Provided entries below:

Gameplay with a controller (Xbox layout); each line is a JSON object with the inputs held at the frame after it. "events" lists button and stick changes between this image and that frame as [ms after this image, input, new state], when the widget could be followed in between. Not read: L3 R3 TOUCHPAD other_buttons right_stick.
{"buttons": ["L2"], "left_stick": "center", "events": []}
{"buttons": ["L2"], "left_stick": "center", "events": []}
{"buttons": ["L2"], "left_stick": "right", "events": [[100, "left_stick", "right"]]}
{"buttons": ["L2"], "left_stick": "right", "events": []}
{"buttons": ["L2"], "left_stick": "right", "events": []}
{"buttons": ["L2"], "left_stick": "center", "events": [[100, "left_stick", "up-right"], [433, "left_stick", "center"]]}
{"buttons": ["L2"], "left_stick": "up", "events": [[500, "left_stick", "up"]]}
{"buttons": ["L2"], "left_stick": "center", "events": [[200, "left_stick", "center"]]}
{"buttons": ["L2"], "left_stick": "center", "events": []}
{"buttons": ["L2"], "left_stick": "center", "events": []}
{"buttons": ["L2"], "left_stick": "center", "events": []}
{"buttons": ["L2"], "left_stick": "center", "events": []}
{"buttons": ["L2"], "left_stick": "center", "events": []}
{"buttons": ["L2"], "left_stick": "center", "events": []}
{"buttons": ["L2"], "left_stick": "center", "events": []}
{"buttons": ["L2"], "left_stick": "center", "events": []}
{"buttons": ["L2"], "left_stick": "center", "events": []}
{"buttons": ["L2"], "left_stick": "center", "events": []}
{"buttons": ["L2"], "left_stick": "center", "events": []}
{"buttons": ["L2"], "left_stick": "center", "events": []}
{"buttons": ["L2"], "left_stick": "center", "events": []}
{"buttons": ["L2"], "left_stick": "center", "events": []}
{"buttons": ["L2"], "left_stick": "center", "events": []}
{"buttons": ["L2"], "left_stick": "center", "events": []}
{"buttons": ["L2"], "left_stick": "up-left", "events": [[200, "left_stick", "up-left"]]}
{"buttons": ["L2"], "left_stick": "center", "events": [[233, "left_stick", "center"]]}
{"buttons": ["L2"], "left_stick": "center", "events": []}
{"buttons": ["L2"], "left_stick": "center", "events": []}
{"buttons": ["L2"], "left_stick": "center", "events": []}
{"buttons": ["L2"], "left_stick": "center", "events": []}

End of Provided entries.

__Work to be completed__:
Everything in the records above should be written out again exactly.

__Your solution__:
Gameplay with a controller (Xbox layout); each line is a JSON object with the inputs held at the frame after it. "events" lists button and stick changes between this image and that frame as [ms after this image, input, new state], when the widget could be followed in between. Not read: L3 R3 TOUCHPAD other_buttons right_stick.
{"buttons": ["L2"], "left_stick": "center", "events": []}
{"buttons": ["L2"], "left_stick": "center", "events": []}
{"buttons": ["L2"], "left_stick": "right", "events": [[100, "left_stick", "right"]]}
{"buttons": ["L2"], "left_stick": "right", "events": []}
{"buttons": ["L2"], "left_stick": "right", "events": []}
{"buttons": ["L2"], "left_stick": "center", "events": [[100, "left_stick", "up-right"], [433, "left_stick", "center"]]}
{"buttons": ["L2"], "left_stick": "up", "events": [[500, "left_stick", "up"]]}
{"buttons": ["L2"], "left_stick": "center", "events": [[200, "left_stick", "center"]]}
{"buttons": ["L2"], "left_stick": "center", "events": []}
{"buttons": ["L2"], "left_stick": "center", "events": []}
{"buttons": ["L2"], "left_stick": "center", "events": []}
{"buttons": ["L2"], "left_stick": "center", "events": []}
{"buttons": ["L2"], "left_stick": "center", "events": []}
{"buttons": ["L2"], "left_stick": "center", "events": []}
{"buttons": ["L2"], "left_stick": "center", "events": []}
{"buttons": ["L2"], "left_stick": "center", "events": []}
{"buttons": ["L2"], "left_stick": "center", "events": []}
{"buttons": ["L2"], "left_stick": "center", "events": []}
{"buttons": ["L2"], "left_stick": "center", "events": []}
{"buttons": ["L2"], "left_stick": "center", "events": []}
{"buttons": ["L2"], "left_stick": "center", "events": []}
{"buttons": ["L2"], "left_stick": "center", "events": []}
{"buttons": ["L2"], "left_stick": "center", "events": []}
{"buttons": ["L2"], "left_stick": "center", "events": []}
{"buttons": ["L2"], "left_stick": "up-left", "events": [[200, "left_stick", "up-left"]]}
{"buttons": ["L2"], "left_stick": "center", "events": [[233, "left_stick", "center"]]}
{"buttons": ["L2"], "left_stick": "center", "events": []}
{"buttons": ["L2"], "left_stick": "center", "events": []}
{"buttons": ["L2"], "left_stick": "center", "events": []}
{"buttons": ["L2"], "left_stick": "center", "events": []}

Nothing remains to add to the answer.